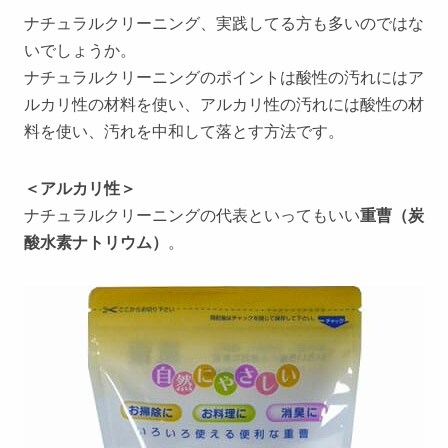
ナチュラルクリーニング、実践してる方も多いのではな
いでしょうか。
ナチュラルクリーニングのポイントは酸性の汚れにはア
ルカリ性の材料を使い、アルカリ性の汚れには酸性の材
料を使い、汚れを中和して落とす方法です。
＜アルカリ性＞
ナチュラルクリーニングの代表といってもいい
重曹（炭
酸水素ナトリウム）
。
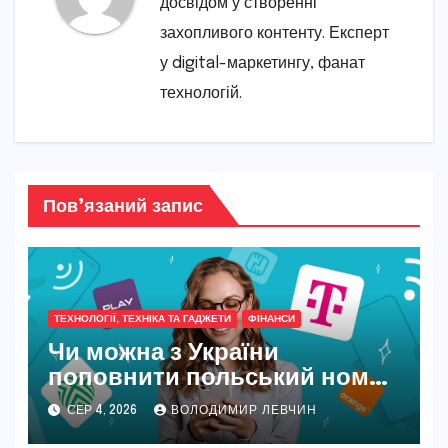
досвідом у створенні
захопливого контенту. Експерт
у digital-маркетингу, фанат
технологій.
Пов’язаний запис
ТЕХНОЛОГІЇ, ТЕХНІКА ТА ГАДЖЕТИ
ФІНАНСИ
Чи можна з України
поповнити польський номер
у 2026 році
СЕР 4, 2026
ВОЛОДИМИР ЛЕВЧИН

=======

• Task prompt
Leave the pictures behind and transcribe every record above exactly.

• Solution to the problem
ナチュラルクリーニング、実践してる方も多いのではな
いでしょうか。
ナチュラルクリーニングのポイントは酸性の汚れにはア
ルカリ性の材料を使い、アルカリ性の汚れには酸性の材
料を使い、汚れを中和して落とす方法です。
＜アルカリ性＞
ナチュラルクリーニングの代表といってもいい
重曹（炭
酸水素ナトリウム）
。
досвідом у створенні
захопливого контенту. Експерт
у digital-маркетингу, фанат
технологій.
Пов’язаний запис
ТЕХНОЛОГІЇ, ТЕХНІКА ТА ГАДЖЕТИ
ФІНАНСИ
Чи можна з України
поповнити польський номер
у 2026 році
СЕР 4, 2026
ВОЛОДИМИР ЛЕВЧИН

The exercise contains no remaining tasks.